- _What the task requires_: Set out as a numbered list the lines of the material below, beginning with the line containing "und senden Sie" and continuing through the line containing "Erleben Sie den", both included. Leave out any blank lines.

[Extracted page text data]
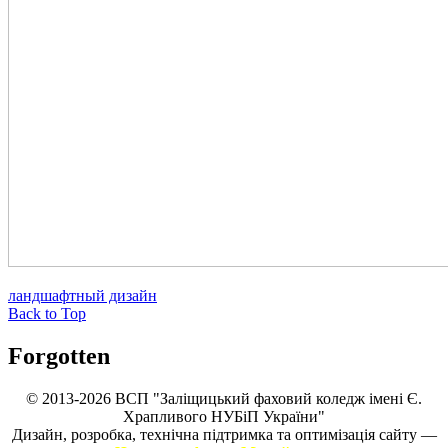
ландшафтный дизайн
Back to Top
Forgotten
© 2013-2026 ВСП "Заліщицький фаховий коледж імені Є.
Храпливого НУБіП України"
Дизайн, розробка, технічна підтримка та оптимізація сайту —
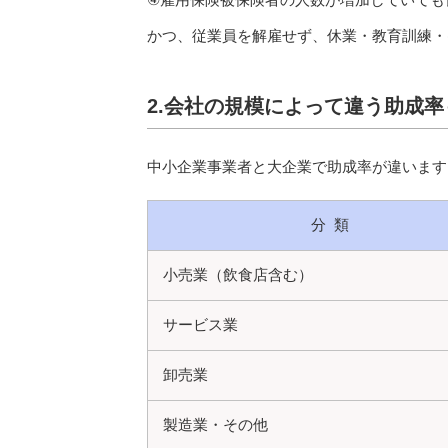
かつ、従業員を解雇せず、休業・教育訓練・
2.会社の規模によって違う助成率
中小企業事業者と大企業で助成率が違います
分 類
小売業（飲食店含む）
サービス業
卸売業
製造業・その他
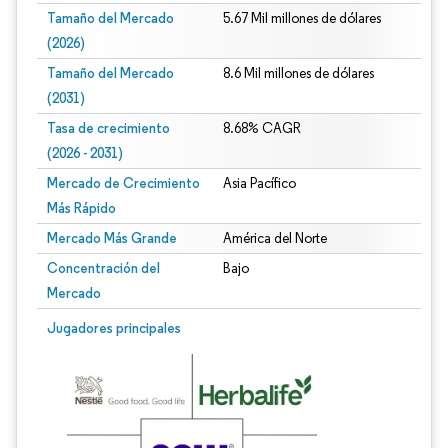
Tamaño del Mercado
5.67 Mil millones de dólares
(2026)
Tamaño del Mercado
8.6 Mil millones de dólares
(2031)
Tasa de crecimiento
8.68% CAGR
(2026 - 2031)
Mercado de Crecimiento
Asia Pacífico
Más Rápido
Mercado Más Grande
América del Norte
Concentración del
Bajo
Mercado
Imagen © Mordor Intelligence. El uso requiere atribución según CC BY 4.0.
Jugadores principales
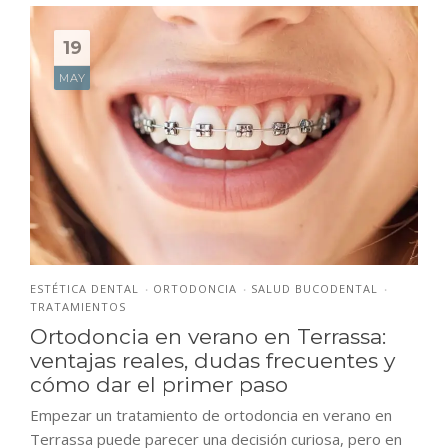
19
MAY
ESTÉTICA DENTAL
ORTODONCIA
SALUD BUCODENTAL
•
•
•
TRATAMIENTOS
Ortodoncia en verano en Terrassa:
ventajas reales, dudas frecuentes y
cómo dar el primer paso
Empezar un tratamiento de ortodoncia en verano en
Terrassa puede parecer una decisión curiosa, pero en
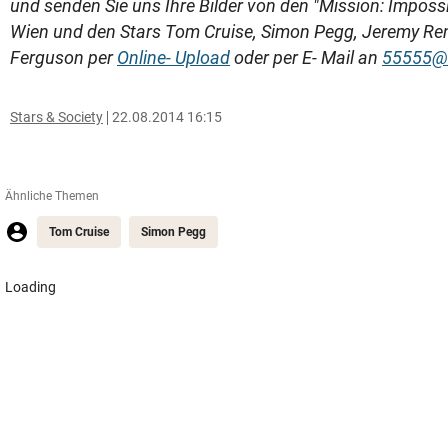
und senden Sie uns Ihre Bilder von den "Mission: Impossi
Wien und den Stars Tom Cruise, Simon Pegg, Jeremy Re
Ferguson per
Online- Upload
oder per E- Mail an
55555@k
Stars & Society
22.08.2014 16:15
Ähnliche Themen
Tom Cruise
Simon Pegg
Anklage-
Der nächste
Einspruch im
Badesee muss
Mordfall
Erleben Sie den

---

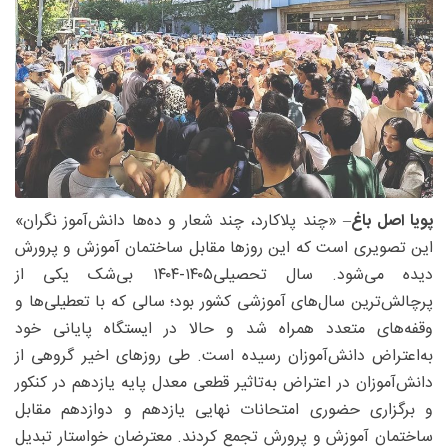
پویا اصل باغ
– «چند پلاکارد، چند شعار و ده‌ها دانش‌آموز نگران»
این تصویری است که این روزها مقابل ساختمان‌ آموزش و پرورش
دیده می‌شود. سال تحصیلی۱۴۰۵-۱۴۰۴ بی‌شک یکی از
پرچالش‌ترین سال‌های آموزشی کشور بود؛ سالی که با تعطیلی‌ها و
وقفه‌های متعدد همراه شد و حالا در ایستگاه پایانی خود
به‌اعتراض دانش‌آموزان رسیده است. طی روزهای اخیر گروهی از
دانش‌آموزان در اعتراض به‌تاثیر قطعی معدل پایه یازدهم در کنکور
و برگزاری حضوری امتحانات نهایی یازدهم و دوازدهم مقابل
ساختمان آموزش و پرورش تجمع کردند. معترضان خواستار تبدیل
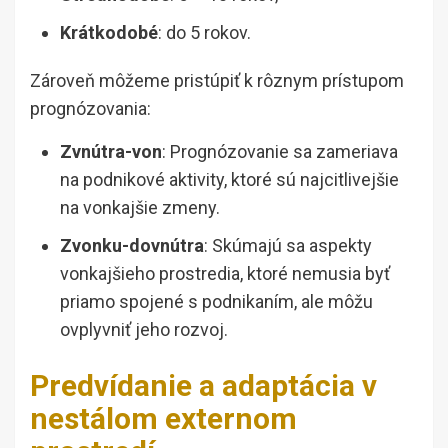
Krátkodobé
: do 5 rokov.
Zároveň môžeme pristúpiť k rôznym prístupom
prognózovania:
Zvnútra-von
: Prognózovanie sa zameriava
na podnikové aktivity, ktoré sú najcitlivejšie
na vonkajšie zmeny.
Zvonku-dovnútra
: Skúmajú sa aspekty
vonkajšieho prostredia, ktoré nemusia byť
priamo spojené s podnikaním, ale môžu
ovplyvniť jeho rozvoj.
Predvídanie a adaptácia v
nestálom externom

- _Solution_:
1. und senden Sie uns Ihre Bilder von den "Mission: Impossi
2. Wien und den Stars Tom Cruise, Simon Pegg, Jeremy Re
3. Ferguson per
4. Online- Upload
5. oder per E- Mail an
6. 55555@k
7. Stars & Society
8. 22.08.2014 16:15
9. Ähnliche Themen
10. Tom Cruise
11. Simon Pegg
12. Anklage-
13. Der nächste
14. Einspruch im
15. Badesee muss
16. Mordfall
17. Erleben Sie den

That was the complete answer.